Task description: Quote the data below word for word, leaving out the pictures.
********************
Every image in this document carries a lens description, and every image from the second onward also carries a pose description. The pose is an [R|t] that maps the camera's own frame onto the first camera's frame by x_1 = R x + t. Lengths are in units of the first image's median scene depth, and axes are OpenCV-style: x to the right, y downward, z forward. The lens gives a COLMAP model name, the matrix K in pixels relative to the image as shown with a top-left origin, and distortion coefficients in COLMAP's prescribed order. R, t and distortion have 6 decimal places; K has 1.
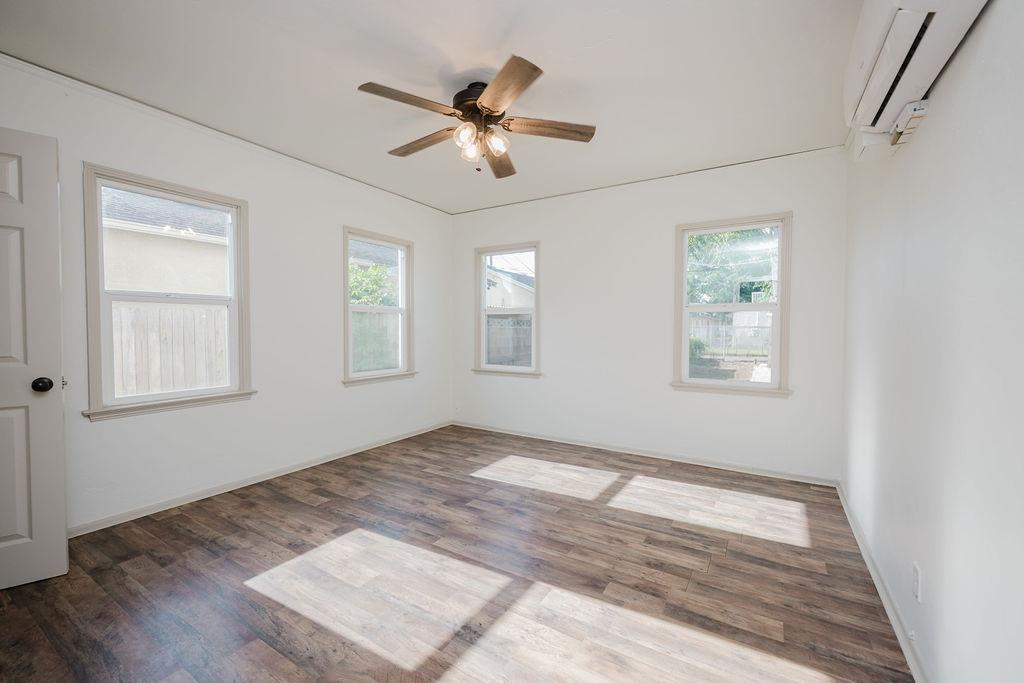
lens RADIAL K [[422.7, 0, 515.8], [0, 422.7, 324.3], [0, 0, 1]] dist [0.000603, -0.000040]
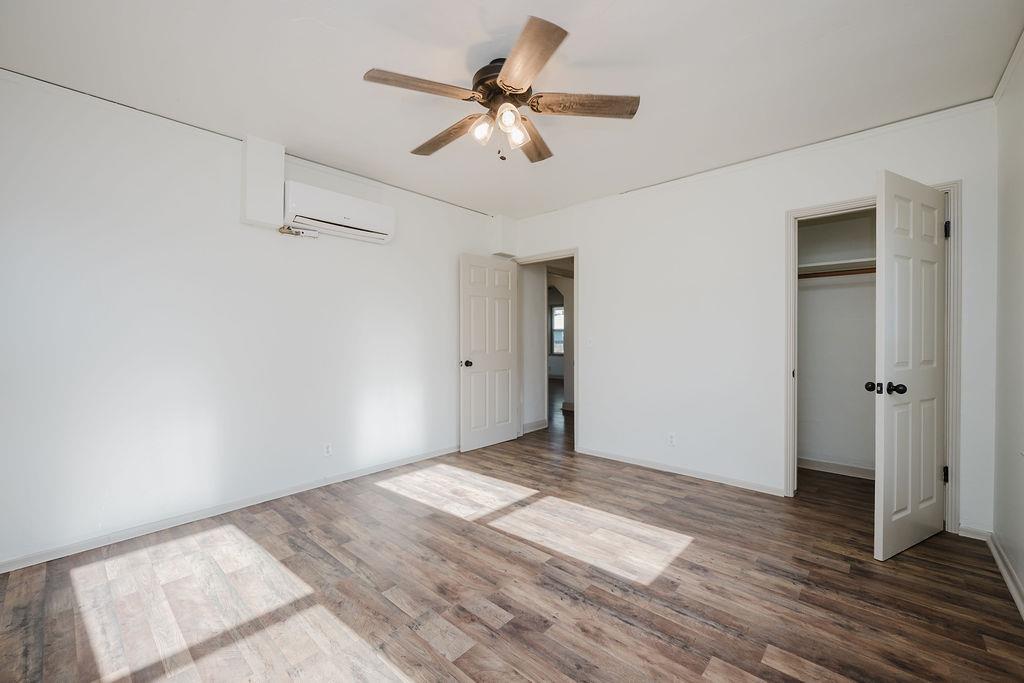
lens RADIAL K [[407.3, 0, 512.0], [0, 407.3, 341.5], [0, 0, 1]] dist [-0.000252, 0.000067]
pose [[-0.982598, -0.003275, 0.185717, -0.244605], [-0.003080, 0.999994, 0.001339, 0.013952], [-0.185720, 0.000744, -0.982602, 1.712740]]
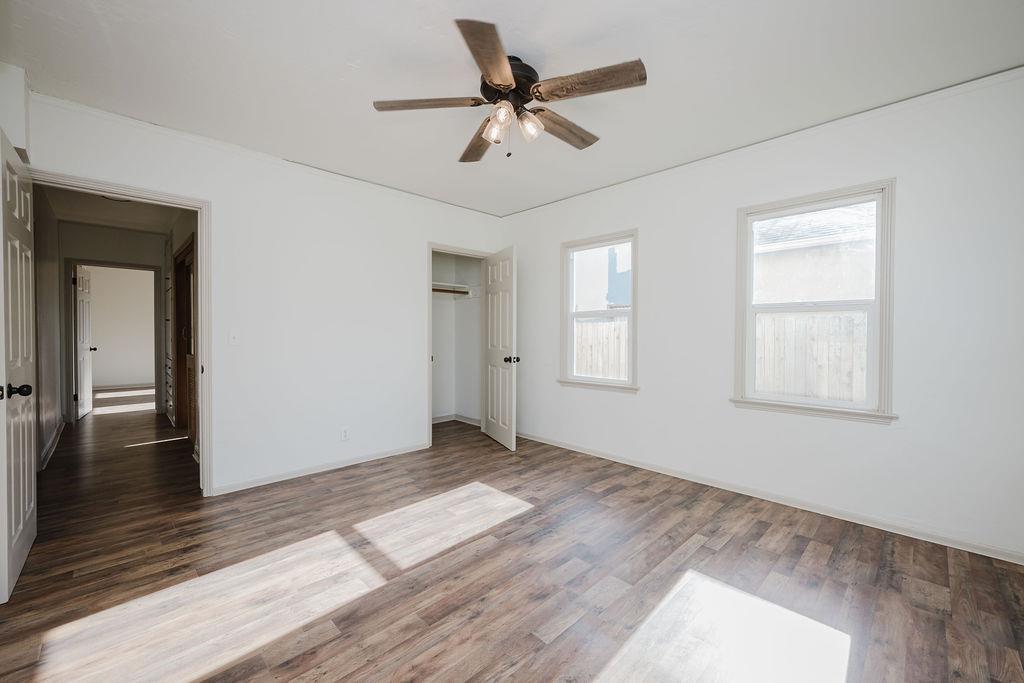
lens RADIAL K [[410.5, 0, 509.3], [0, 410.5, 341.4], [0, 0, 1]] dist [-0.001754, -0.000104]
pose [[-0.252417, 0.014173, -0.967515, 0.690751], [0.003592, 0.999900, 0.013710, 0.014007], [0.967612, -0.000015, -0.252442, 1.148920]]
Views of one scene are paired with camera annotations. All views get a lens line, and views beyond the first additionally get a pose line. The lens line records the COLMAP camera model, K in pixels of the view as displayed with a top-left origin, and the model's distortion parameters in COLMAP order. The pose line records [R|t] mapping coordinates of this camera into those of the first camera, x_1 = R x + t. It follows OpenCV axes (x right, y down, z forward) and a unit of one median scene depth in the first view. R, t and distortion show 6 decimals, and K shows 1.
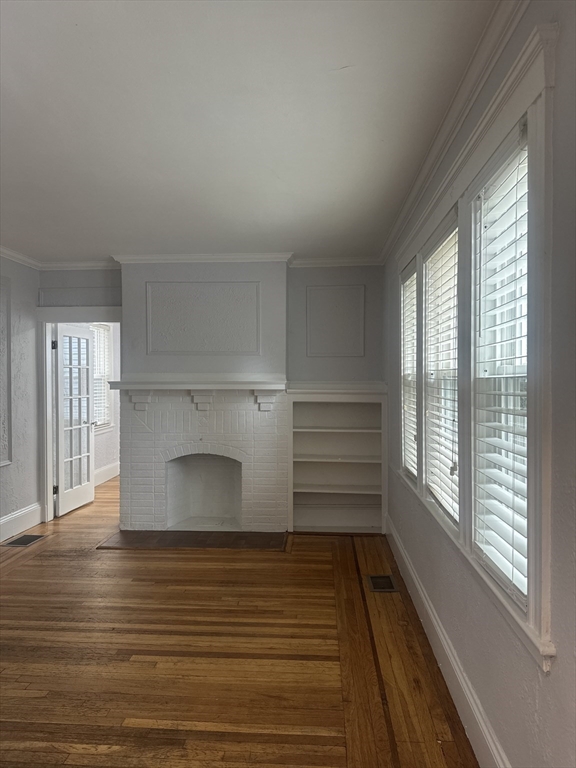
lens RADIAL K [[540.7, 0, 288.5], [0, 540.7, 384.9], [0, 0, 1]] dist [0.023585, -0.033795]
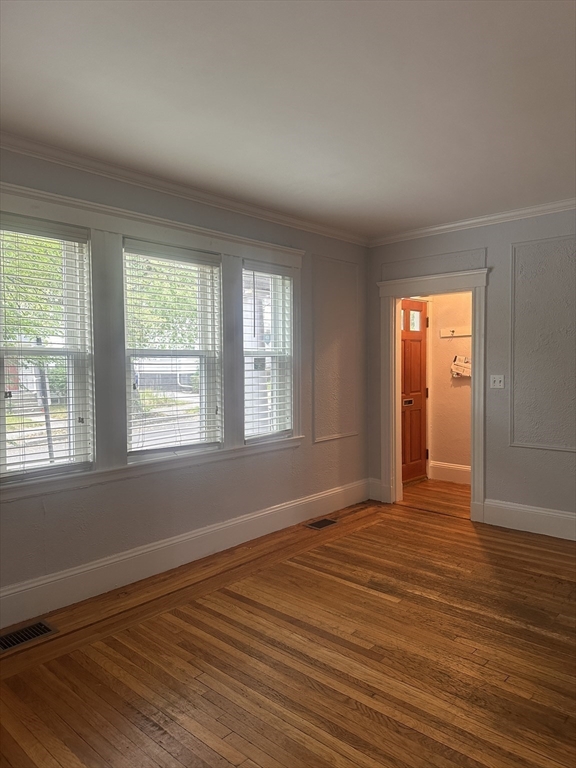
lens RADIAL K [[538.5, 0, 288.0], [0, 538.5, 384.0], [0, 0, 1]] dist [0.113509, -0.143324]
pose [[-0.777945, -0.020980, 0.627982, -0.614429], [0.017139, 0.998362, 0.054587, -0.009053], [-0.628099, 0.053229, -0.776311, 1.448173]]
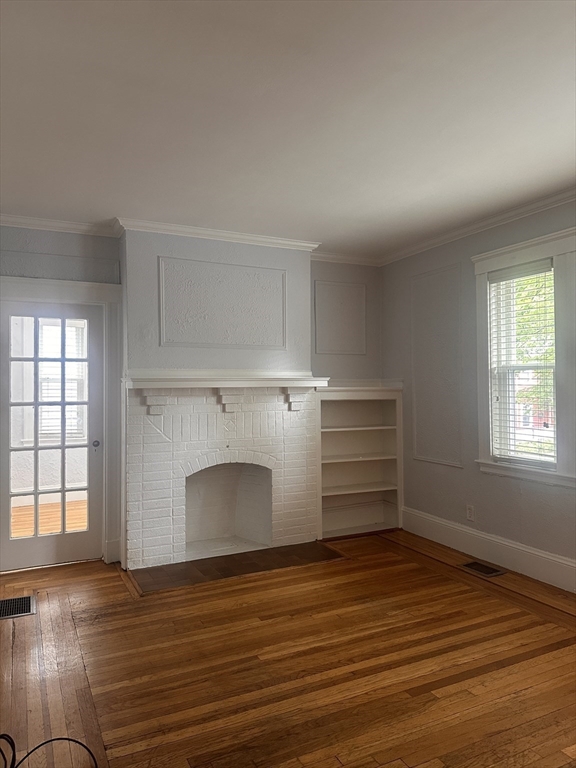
********************
Result for this task:
Every image in this document carries a lens description, and every image from the second onward also carries a pose description. The pose is an [R|t] that maps the camera's own frame onto the first camera's frame by x_1 = R x + t. Lengths are in units of the first image's median scene depth, and axes are OpenCV-style: x to the right, y downward, z forward. The lens gives a COLMAP model name, the matrix K in pixels relative to the image as shown with a top-left origin, and distortion coefficients in COLMAP's prescribed order. R, t and distortion have 6 decimal places; K has 1.
lens RADIAL K [[422.7, 0, 515.8], [0, 422.7, 324.3], [0, 0, 1]] dist [0.000603, -0.000040]
lens RADIAL K [[407.3, 0, 512.0], [0, 407.3, 341.5], [0, 0, 1]] dist [-0.000252, 0.000067]
pose [[-0.982598, -0.003275, 0.185717, -0.244605], [-0.003080, 0.999994, 0.001339, 0.013952], [-0.185720, 0.000744, -0.982602, 1.712740]]
lens RADIAL K [[410.5, 0, 509.3], [0, 410.5, 341.4], [0, 0, 1]] dist [-0.001754, -0.000104]
pose [[-0.252417, 0.014173, -0.967515, 0.690751], [0.003592, 0.999900, 0.013710, 0.014007], [0.967612, -0.000015, -0.252442, 1.148920]]
Views of one scene are paired with camera annotations. All views get a lens line, and views beyond the first additionally get a pose line. The lens line records the COLMAP camera model, K in pixels of the view as displayed with a top-left origin, and the model's distortion parameters in COLMAP order. The pose line records [R|t] mapping coordinates of this camera into those of the first camera, x_1 = R x + t. It follows OpenCV axes (x right, y down, z forward) and a unit of one median scene depth in the first view. R, t and distortion show 6 decimals, and K shows 1.
lens RADIAL K [[540.7, 0, 288.5], [0, 540.7, 384.9], [0, 0, 1]] dist [0.023585, -0.033795]
lens RADIAL K [[538.5, 0, 288.0], [0, 538.5, 384.0], [0, 0, 1]] dist [0.113509, -0.143324]
pose [[-0.777945, -0.020980, 0.627982, -0.614429], [0.017139, 0.998362, 0.054587, -0.009053], [-0.628099, 0.053229, -0.776311, 1.448173]]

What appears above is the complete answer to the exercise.